Après Central Processing Unit, Favorite Recordings ou encore le Japon, voici notre nouvelle label week : Music From Memory ! Fondé en 2013 par Jamie Tiller et Tako Reyenga, ce label de rééditions (mais pas que) se tourne autant vers l’ambient que la pop déviante ou le club, mais avec toujours ce goût pour l’inattendu, le pas de côté, l’expérimentation.

Toute la semaine, nous allons faire un plongeon chez Jamie & Tako donc, dans leurs disques qui élèvent l’âme : il y a eu un radioshow spécial sur les ondes du Mellotron, une chronique d’Origens Da Luz, réédition sublime de l’artiste brésilienne Priscilla Ermel, pleins de tracks sur les réseaux sociaux, un portrait du flamboyant chanteur et musicien Richenel. Mais tout de suite, direction la formidable collection d’ambiances sonores du groupe italien Ruins.

Sorti pour la première fois en 1984, ce singulier disque d’ambient porté le groupe italien Ruins fut l’objet de désaccords avec le label, et ne bénéficia que d’une pauvre diffusion : sa réédition par Music From Memory n’est que justice, vu la qualité du produit. Imaginé à partir des peintures de Luigi Viola, le disque se décline en une série d’impressions – sans doute est-il même plus juste de les appeler des « tableaux », tant le dessin des ambiances est fin. Fermez les yeux, et laissez-vous porter.

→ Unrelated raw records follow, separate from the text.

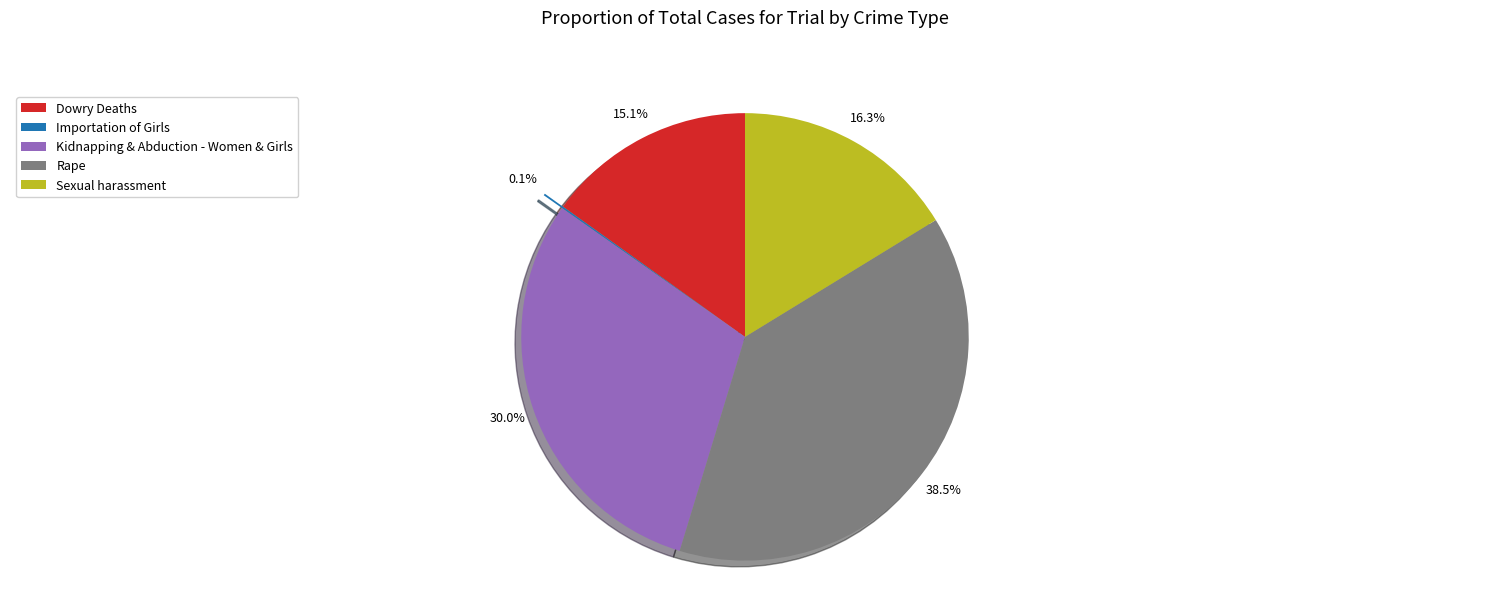

What percentage is the Kidnapping & Abduction - Women & Girls slice, to the nearest percent?

30%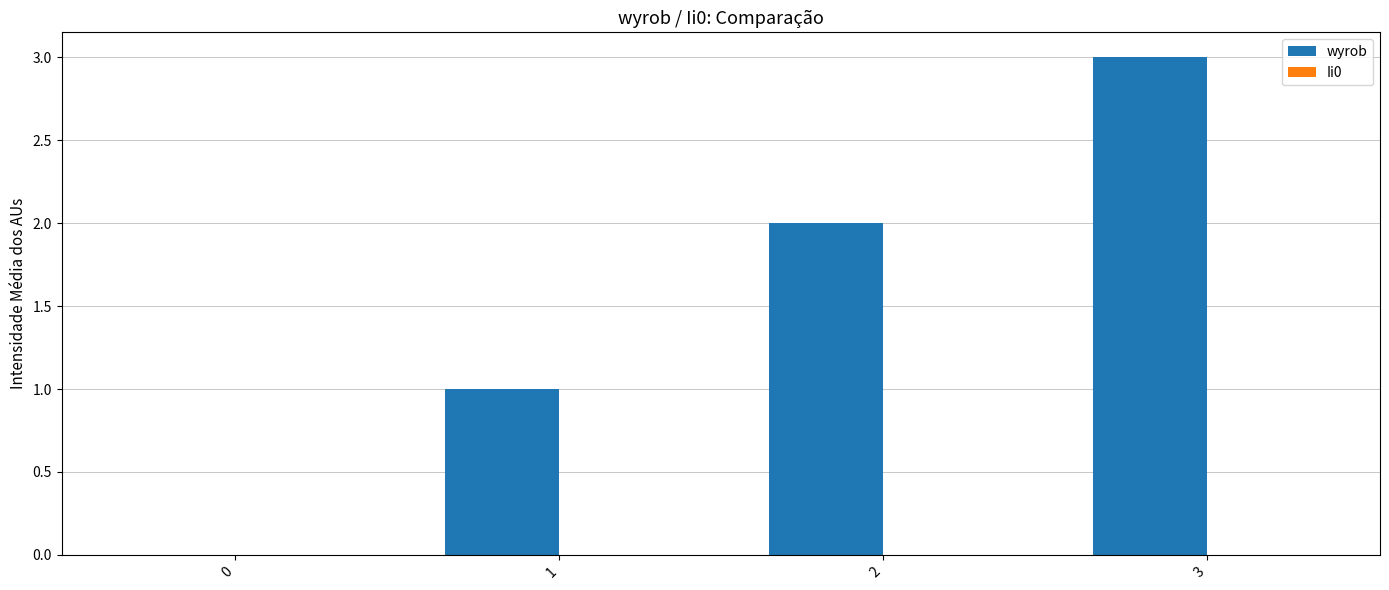

What is the change in value from 2 to 3?

+1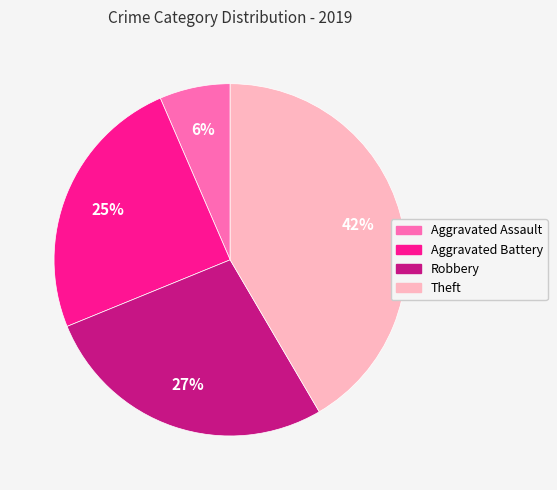

Is the sum of Aggravated Battery and Theft greater than half?

Yes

À l’origine de cette musique, des images : et même davantage, puisque musique et images devaient se nourrir l’une et l’autre, évoluer en symbiose. Avoir conscience de ceci aide à la compréhension d’un disque fondé sur la construction d’ambiances, enrichies par leur pendant visuel ; et pourtant, la musique est assez intéressante pour se suffire à elle-même, et y esquisse une trajectoire cohérente. L’ouverture « Heavenly Tide » est avec justesse pensée comme un lever de rideau, assez doux, presque modeste, et déploie une ambient très classique, pleine d’harmonies cosmiques. Les morceaux de ce type à la pulsation discrète sont nombreux sur le disque, mais dessinent à chaque fois des univers différents : « Night Tide », par exemple, est beaucoup plus sombre, presque inquiétant, et porte quelque chose de la musique d’Angelo Badalamenti dans le geste de la basse. Son mouvement, à la fois mélodique et non-mélodique, semble ne savoir où aller, et demeure irrésolu. « Dedicated To You », davantage lumineux, joue sur des effets de résonances, d’iridescences.

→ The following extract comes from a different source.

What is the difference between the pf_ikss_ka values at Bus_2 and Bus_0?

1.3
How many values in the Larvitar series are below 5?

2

Mais Ruins ne s’arrête pas à l’ambient classique, et les passages purement dévolus à l’évocation d’une atmosphère trouvent leur pendant dans des morceaux plus rythmés. Ainsi, « Tomorrow » porte des structures rythmiques très intéressantes, quand « I love you » lorgne carrément vers la funk. Mais le bijou du disque est sans doute « Petit Portrait » : son rythme lent et obsédant parvient à merveille à retenir l’énergie ; de manière assez indéfinissable, les timbres se combinent à la perfection, tout en creusant un manque qui donne au morceau un petit quelque chose de mélancolique, une mélodie irrésolue, un jeu sur le manque de fréquences basses …

Inutile d’en dire davantage : Marea / Tide s’écoute aussi bien les volets fermés et les yeux clos qu’en regardant défiler les peintures de Luigi Viola – le tout, c’est de s’y plonger.